_Extrait_.
■ ■ ■

Selon elle, il s’agit d’une conséquence directe des changements apportés à Québec pour amener les médecins de famille à voir davantage de patients en clinique. Depuis une vingtaine d’années, pour assurer une présence suffisante de médecins dans les hôpitaux, Québec obligeait les médecins de famille à faire des « activités médicales particulières » (AMP), soit un nombre d’heures minimal dans certains secteurs ciblés et jugés prioritaires. On y retrouve notamment l’urgence, de même que l’hébergement et la réadaptation. Ces AMP ont été modifiées en vertu d’une entente survenue l’automne dernier entre la Fédération des médecins omnipraticiens du Québec et le ministère pour favoriser la prise en charge d’un plus grand nombre de patients.

« En Montérégie, il a été décidé que les AMP seraient uniquement en prise en charge, l’objectif étant qu’il y ait plus de médecins de famille sur le territoire pour la prise en charge de la population », explique Mme Poitras en entrevue au Devoir.

Ce changement n’est pas sans créer certains désagréments pour la direction du CISSS alors que plusieurs médecins ont annoncé qu’ils changeaient d’orientation de pratique. Cela va permettre d’améliorer l’accès à un médecin de famille, convient la directrice, mais va créer des problèmes ailleurs. « Oui, il y a la prise en charge, c’est important, mais il y a aussi, quand même, le suivi au niveau des centres d’hébergement [qui est important] », laisse-t-elle tomber au bout du fil.

Démission conditionnelle

 

La directrice des services professionnels prévoit qu’il manquera, en mars, six médecins en hébergement sur son territoire. Et ceux qui restent n’ont pas envie de se retrouver avec un tel fardeau sur les bras. « Nous avons une démission conditionnelle, confirme Mme Poitras. C’est quelqu’un qui menace de démissionner si on ne lui trouve pas des amis. Je comprends tout à fait, c’est tout à fait raisonnable, personne n’a envie de se retrouver tout seul avec cette charge-là. C’est pour ça que j’ai envoyé une lettre aux médecins et qu’on fait des appels. On a promis à cette personne qu’on lui trouverait des amis ! »

■ ■ ■

_Documents sources_.
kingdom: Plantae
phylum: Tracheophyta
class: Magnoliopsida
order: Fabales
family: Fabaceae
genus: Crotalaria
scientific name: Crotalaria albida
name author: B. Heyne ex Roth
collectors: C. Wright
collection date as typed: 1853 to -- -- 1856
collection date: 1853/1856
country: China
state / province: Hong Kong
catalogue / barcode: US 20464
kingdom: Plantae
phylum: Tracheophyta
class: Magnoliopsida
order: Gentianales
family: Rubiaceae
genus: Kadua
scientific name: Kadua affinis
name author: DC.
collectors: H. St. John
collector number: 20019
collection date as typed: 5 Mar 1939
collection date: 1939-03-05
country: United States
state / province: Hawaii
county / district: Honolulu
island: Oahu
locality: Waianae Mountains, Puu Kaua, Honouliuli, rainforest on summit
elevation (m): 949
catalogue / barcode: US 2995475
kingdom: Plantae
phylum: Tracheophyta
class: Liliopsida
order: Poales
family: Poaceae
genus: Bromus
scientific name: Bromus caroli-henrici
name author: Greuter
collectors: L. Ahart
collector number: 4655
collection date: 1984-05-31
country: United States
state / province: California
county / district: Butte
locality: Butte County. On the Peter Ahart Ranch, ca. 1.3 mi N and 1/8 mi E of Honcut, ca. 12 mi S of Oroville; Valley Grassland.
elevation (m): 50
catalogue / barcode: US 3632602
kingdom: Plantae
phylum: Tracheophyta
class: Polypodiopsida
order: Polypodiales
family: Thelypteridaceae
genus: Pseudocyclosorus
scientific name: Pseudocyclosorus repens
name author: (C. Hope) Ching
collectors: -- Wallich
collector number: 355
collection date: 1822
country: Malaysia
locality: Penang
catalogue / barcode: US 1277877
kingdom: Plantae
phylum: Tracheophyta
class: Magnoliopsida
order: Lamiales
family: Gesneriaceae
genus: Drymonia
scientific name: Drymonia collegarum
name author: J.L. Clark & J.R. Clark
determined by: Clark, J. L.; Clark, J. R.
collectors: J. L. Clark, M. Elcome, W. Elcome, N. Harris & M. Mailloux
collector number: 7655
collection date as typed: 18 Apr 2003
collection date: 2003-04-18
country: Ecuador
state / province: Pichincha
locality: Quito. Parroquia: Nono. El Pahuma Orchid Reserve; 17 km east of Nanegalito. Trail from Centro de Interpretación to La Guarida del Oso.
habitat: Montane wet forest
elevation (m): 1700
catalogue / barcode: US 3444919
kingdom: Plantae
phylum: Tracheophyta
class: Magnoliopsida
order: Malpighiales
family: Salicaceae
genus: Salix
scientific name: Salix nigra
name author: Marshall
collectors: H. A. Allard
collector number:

■ ■ ■

_Objectif de l'exercice_. Pourriez-vous poursuivre l'extrait sur les médecins de famille en Montérégie à partir de l'endroit où il s'interrompt ? Les enregistrements proviennent d'une autre source que l'extrait.

_Résultat_.
Elle dit avoir « grand espoir » d’arriver à une solution d’ici le mois de mars et dit travailler avec toutes les instances pour y parvenir. « Il faut régler ça rapidement, parce que ça nous préoccupe beaucoup, ça va limiter l’accès. »

Elle répète que la réforme du ministre Barrette comporte plusieurs bons côtés, mais que certains aspects, dont le fait de vouloir réduire de 20 % le nombre de médecins de famille dans les hôpitaux, seraient « un peu plus ardus à mettre en application ».

Éthique

 

Critique du système de santé québécois, ayant travaillé à la fois comme médecin spécialiste et comme administrateur, l’ancien président du Collège des médecins, le Dr Yves Lamontagne, estime que ce genre de situation est tout à fait normal lors de périodes de grands changements. « Chaque fois qu’il y a des changements qui sont proposés, c’est la panique générale, c’est un classique. »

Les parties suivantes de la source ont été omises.